Although these other media had plots, this Casper character unfortunately has no connection to activities.
By JUDY SIEGEL-ITZKOVICH
A ghost - which normally refers to the disembodied soul of a dead person that wanders among or haunts living persons - is an odd choice for a children's book hero. But Casper, the Friendly Ghost, has been with us since 1939, when Seymour Reit and Joe Oriolo wrote a children's book showcasing a smiling white ghost, whose form allowed Casper to sneak up on people. As he wasn't a ghoulish character, he tried to make friends with people and animals instead of scaring them.
Fans argued whether he was a dead child coming back to haunt or merely the offspring of ghost parents. After becoming the main character of an animated cartoon in 1945, comic books and several feature films and TV series in the decades since, the friendly ghost has now been turned into a Hebrew-speaking computer game.

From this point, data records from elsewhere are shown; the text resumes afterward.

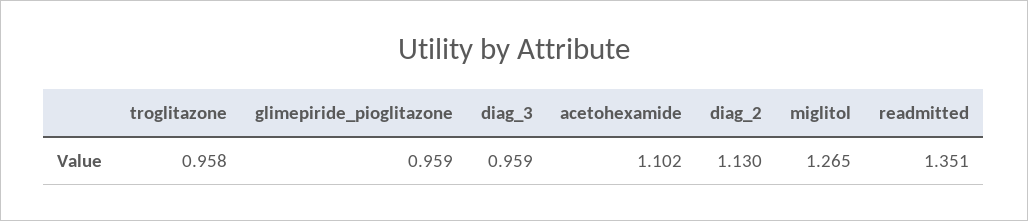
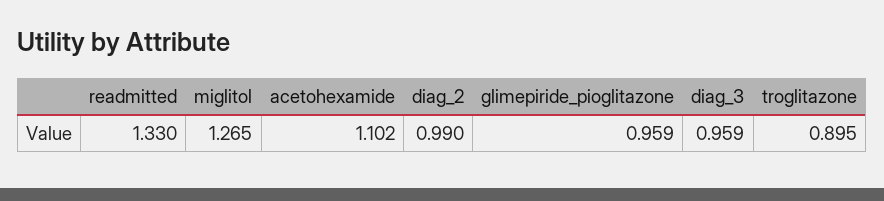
  {
-   "troglitazone": 0.958,
+   "troglitazone": 0.895,
    "glimepiride_pioglitazone": 0.959,
    "diag_3": 0.959,
    "acetohexamide": 1.102,
-   "diag_2": 1.13,
+   "diag_2": 0.99,
    "miglitol": 1.265,
-   "readmitted": 1.351
+   "readmitted": 1.33
  }

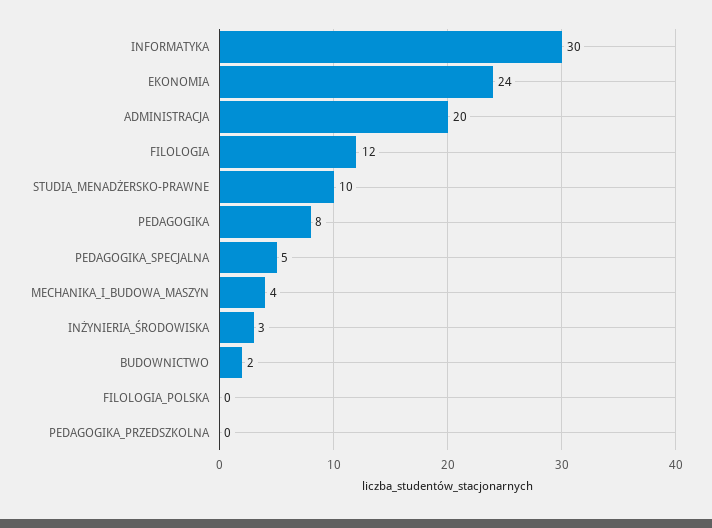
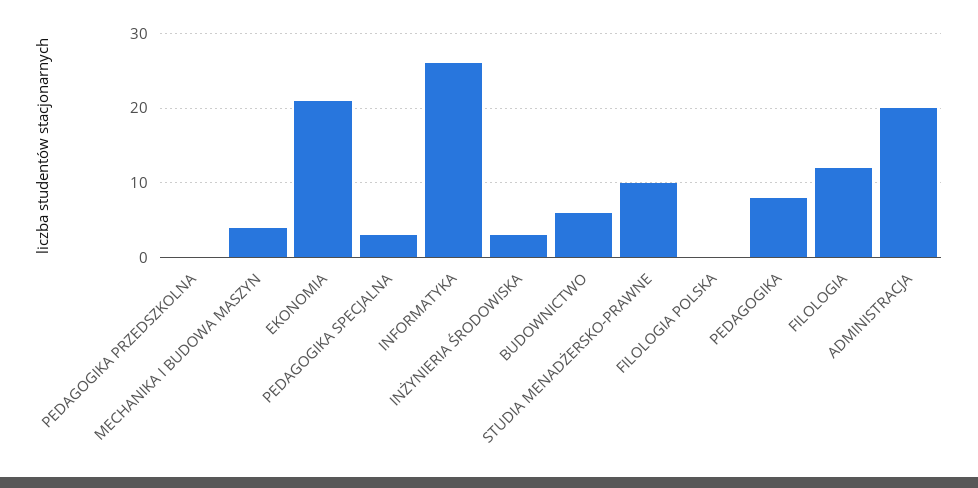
  {
-   "INFORMATYKA": 30,
+   "INFORMATYKA": 26,
-   "EKONOMIA": 24,
+   "EKONOMIA": 21,
    "ADMINISTRACJA": 20,
    "FILOLOGIA": 12,
    "STUDIA_MENADŻERSKO-PRAWNE": 10,
    "PEDAGOGIKA": 8,
-   "PEDAGOGIKA_SPECJALNA": 5,
+   "PEDAGOGIKA_SPECJALNA": 3,
    "MECHANIKA_I_BUDOWA_MASZYN": 4,
    "INŻYNIERIA_ŚRODOWISKA": 3,
-   "BUDOWNICTWO": 2,
+   "BUDOWNICTWO": 6,
    "FILOLOGIA_POLSKA": 0,
    "PEDAGOGIKA_PRZEDSZKOLNA": 0
  }

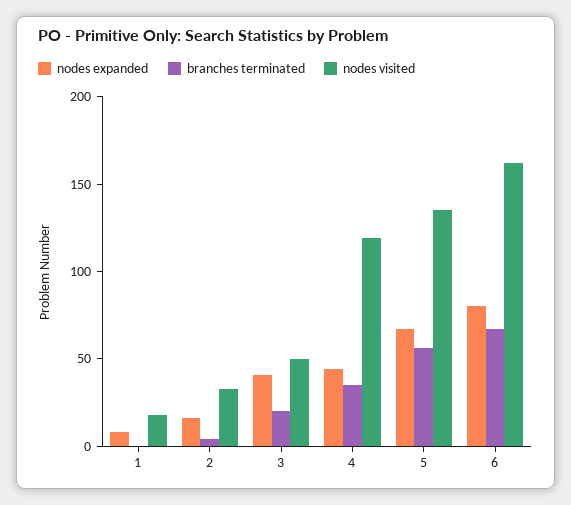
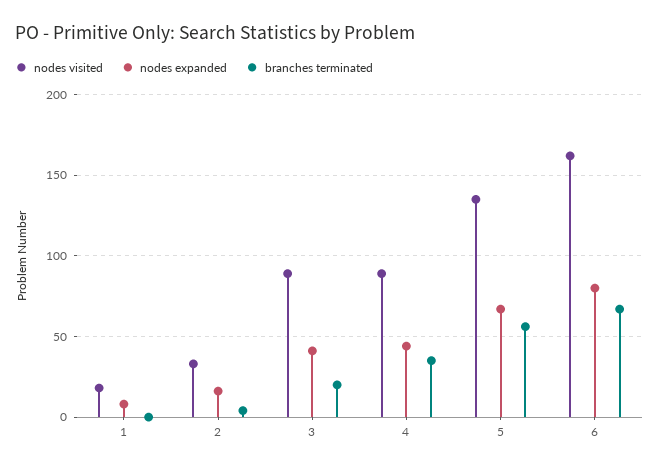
  {
    "nodes expanded": {
      "1": 10,
      "2": 15,
      "3": 40,
      "4": 45,
      "5": 65,
      "6": 80
    },
    "branches terminated": {
      "1": 0,
      "2": 5,
      "3": 20,
      "4": 35,
      "5": 55,
      "6": 65
    },
    "nodes visited": {
      "1": 20,
      "2": 35,
-     "3": 50,
+     "3": 90,
-     "4": 120,
+     "4": 90,
      "5": 135,
      "6": 160
    }
  }

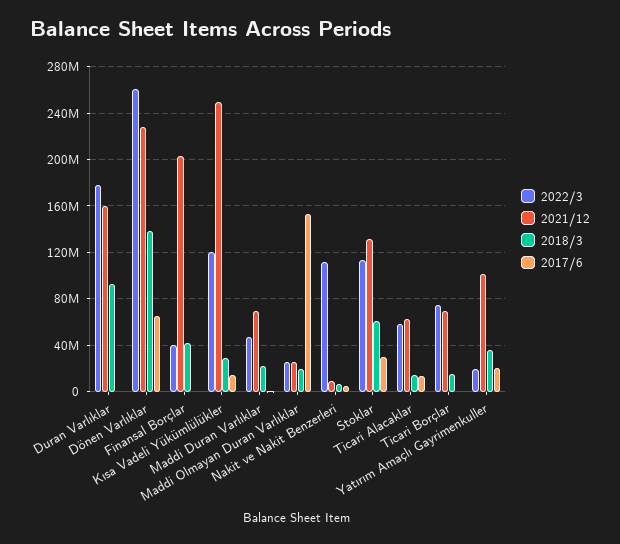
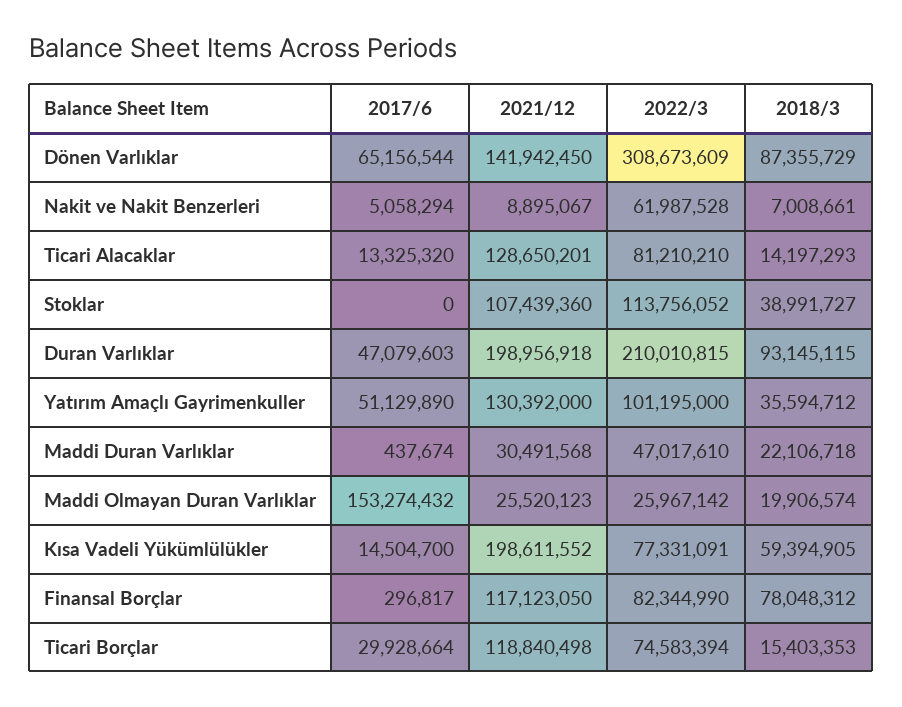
  {
    "2022/3": {
-     "Duran Varlıklar": 180000000,
+     "Duran Varlıklar": 210010815,
-     "Dönen Varlıklar": 260000000,
+     "Dönen Varlıklar": 308673609,
-     "Finansal Borçlar": 40000000,
+     "Finansal Borçlar": 82344990,
-     "Kısa Vadeli Yükümlülükler": 120000000,
+     "Kısa Vadeli Yükümlülükler": 77331091,
      "Maddi Duran Varlıklar": 47017610,
      "Maddi Olmayan Duran Varlıklar": 25967142,
-     "Nakit ve Nakit Benzerleri": 110000000,
+     "Nakit ve Nakit Benzerleri": 61987528,
      "Stoklar": 113756052,
-     "Ticari Alacaklar": 60000000,
+     "Ticari Alacaklar": 81210210,
      "Ticari Borçlar": 74583394,
-     "Yatırım Amaçlı Gayrimenkuller": 20000000
+     "Yatırım Amaçlı Gayrimenkuller": 101195000
    },
    "2021/12": {
-     "Duran Varlıklar": 160000000,
+     "Duran Varlıklar": 198956918,
-     "Dönen Varlıklar": 230000000,
+     "Dönen Varlıklar": 141942450,
-     "Finansal Borçlar": 200000000,
+     "Finansal Borçlar": 117123050,
-     "Kısa Vadeli Yükümlülükler": 250000000,
+     "Kısa Vadeli Yükümlülükler": 198611552,
-     "Maddi Duran Varlıklar": 70000000,
+     "Maddi Duran Varlıklar": 30491568,
      "Maddi Olmayan Duran Varlıklar": 25520123,
      "Nakit ve Nakit Benzerleri": 8895067,
-     "Stoklar": 130000000,
+     "Stoklar": 107439360,
-     "Ticari Alacaklar": 60000000,
+     "Ticari Alacaklar": 128650201,
-     "Ticari Borçlar": 70000000,
+     "Ticari Borçlar": 118840498,
-     "Yatırım Amaçlı Gayrimenkuller": 100000000
+     "Yatırım Amaçlı Gayrimenkuller": 130392000
    },
    "2018/3": {
      "Duran Varlıklar": 93145115,
-     "Dönen Varlıklar": 140000000,
+     "Dönen Varlıklar": 87355729,
-     "Finansal Borçlar": 40000000,
+     "Finansal Borçlar": 78048312,
-     "Kısa Vadeli Yükümlülükler": 30000000,
+     "Kısa Vadeli Yükümlülükler": 59394905,
      "Maddi Duran Varlıklar": 22106718,
      "Maddi Olmayan Duran Varlıklar": 19906574,
      "Nakit ve Nakit Benzerleri": 7008661,
-     "Stoklar": 60000000,
+     "Stoklar": 38991727,
      "Ticari Alacaklar": 14197293,
      "Ticari Borçlar": 15403353,
      "Yatırım Amaçlı Gayrimenkuller": 35594712
    },
    "2017/6": {
-     "Duran Varlıklar": 0,
+     "Duran Varlıklar": 47079603,
      "Dönen Varlıklar": 65156544,
      "Finansal Borçlar": 296817,
      "Kısa Vadeli Yükümlülükler": 14504700,
      "Maddi Duran Varlıklar": 437674,
      "Maddi Olmayan Duran Varlıklar": 153274432,
      "Nakit ve Nakit Benzerleri": 5058294,
-     "Stoklar": 30000000,
+     "Stoklar": 0,
      "Ticari Alacaklar": 13325320,
-     "Ticari Borçlar": 0,
+     "Ticari Borçlar": 29928664,
-     "Yatırım Amaçlı Gayrimenkuller": 20000000
+     "Yatırım Amaçlı Gayrimenkuller": 51129890
    }
  }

Although these other media had plots, this Casper character unfortunately has no connection to activities, but the friendly ghost is used as a peg on which to hang eight old-fashioned activities, most of which I remember from Compedia games sold a dozen years ago.
Players are brought to a slum-like lane that's about to be bulldozed. The problem is that eight puppies living there have to be rounded up before the bulldozer can be brought in. This flimsy, implausible plot is the basis for playing games and having the right to see dull Casper videoclips.
In one activity, click on animals according to a written description ("wings" and "flies" for a bird; "heavy" and "long snout" for an elephant) and color. Another game uses a "bacterium" sitting on a numbered key; add or subtract numbers on other keys to equal the creature's number. Shoot at sinking junk before it reaches fish that grow as they swallow it. Gobble up objects whose name is written out in a standard Pac-Man game, and in another, a cultured pearl must be hit like a ping-pong ball to get into their shells. Paint is sprayed by a fire truck into a windows of changing colors. How ho-hum can Compedia get?
Sophisticated seven- to-10-year-old Israelis will yawn. They deserve more imaginative and focused computer games than this recycled product in which Casper is a pale shadow of his 1930s self.
Casper: Hasimta Hasodit (Casper: The Secret Lane), a CD-ROM in Hebrew by Compedia, requires Windows 98 and up and a Pentium PC, for ages seven to 10, NIS 80.